Where does an LLM begin computing an instruction?
Aditya Pola, Vineeth N. Balasubramanian
TL;DR
This work tackles the problem of locating where instruction-following starts within transformer models. It introduces three small, well-controlled datasets and two-hop task variants, applying activation patching to identify the onset layer across Llama models. The core finding is a distinct onset depth where instruction signals become causally decisive; after onset, perturbing instruction-related activations no longer affects the output, even in multi-hop scenarios. This onset provides a reproducible coordinate for benchmarking instruction-following behavior and diagnosing model dynamics, with implications for model design and evaluation in mechanistic interpretability contexts.
Abstract
Following an instruction involves distinct sub-processes, such as reading content, reading the instruction, executing it, and producing an answer. We ask where, along the layer stack, instruction following begins, the point where reading gives way to doing.

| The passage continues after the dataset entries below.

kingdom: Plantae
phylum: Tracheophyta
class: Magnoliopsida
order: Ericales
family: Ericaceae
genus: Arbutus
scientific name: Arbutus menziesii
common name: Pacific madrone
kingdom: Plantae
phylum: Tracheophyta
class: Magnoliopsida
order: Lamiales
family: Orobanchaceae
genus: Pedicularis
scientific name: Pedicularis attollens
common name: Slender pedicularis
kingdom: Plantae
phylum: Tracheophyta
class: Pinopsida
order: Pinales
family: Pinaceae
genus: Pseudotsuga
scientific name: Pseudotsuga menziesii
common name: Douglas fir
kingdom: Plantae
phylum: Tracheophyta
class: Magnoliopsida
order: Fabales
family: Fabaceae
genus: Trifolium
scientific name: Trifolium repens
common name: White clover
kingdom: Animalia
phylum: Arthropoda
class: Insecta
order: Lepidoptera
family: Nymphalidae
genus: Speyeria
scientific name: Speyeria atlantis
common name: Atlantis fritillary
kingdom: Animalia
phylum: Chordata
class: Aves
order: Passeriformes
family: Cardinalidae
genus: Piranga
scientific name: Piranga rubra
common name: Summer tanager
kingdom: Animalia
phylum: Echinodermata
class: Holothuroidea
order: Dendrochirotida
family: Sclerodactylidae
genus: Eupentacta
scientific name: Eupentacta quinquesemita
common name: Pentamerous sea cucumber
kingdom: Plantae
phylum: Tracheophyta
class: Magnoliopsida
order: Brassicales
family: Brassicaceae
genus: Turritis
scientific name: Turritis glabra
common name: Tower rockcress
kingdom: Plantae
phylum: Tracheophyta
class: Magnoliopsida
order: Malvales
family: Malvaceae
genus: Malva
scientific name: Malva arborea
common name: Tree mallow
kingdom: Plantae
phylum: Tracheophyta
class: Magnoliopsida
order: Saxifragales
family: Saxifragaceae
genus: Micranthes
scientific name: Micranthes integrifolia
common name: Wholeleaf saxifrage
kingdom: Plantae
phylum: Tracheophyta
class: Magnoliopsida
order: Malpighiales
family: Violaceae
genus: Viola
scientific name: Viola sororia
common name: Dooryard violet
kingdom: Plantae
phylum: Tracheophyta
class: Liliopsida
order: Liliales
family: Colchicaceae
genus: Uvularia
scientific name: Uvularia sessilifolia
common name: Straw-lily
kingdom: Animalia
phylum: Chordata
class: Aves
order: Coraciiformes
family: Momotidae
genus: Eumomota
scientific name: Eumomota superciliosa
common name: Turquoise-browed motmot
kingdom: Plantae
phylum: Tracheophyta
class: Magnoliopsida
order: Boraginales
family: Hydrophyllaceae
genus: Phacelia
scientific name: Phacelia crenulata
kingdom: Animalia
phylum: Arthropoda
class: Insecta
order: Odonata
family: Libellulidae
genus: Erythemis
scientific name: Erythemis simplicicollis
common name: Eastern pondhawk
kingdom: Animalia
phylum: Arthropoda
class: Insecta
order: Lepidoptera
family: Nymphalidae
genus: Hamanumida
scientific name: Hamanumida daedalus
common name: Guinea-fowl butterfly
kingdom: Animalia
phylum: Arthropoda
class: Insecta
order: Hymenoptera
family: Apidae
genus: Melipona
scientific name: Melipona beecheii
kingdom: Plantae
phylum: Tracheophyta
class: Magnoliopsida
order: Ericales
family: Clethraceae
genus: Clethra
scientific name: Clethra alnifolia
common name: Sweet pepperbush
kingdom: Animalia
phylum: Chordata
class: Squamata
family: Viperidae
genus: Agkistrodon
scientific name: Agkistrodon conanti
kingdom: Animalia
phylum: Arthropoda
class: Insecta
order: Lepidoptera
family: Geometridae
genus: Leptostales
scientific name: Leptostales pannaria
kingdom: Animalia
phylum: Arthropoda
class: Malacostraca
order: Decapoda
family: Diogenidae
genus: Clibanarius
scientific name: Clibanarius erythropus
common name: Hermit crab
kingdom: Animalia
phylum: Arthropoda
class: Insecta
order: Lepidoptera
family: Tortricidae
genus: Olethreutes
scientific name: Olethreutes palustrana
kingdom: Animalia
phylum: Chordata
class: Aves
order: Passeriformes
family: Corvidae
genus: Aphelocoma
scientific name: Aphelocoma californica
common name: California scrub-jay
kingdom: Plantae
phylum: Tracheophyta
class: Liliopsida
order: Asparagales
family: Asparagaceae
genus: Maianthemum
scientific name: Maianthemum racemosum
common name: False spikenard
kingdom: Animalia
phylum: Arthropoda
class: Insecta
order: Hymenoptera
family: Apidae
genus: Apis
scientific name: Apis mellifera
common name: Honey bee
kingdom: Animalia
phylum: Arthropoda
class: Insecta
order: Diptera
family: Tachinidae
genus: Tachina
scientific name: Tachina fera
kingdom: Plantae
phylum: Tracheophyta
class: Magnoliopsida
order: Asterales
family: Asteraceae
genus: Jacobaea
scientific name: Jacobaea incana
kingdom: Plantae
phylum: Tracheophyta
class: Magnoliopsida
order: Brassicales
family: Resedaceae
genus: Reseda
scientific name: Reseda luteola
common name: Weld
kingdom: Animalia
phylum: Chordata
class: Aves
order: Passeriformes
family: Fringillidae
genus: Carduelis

We introduce three simple datasets (Key-Value, Quote Attribution, Letter Selection) and two hop compositions of these tasks. Using activation patching on minimal-contrast prompt pairs, we measure a layer-wise flip rate that indicates when substituting selected residual activations changes the predicted answer. Across models in the Llama family, we observe an inflection point, which we term onset, where interventions that change predictions before this point become largely ineffective afterward. Multi-hop compositions show a similar onset location. These results provide a simple, replicable way to locate where instruction following begins and to compare this location across tasks and model sizes.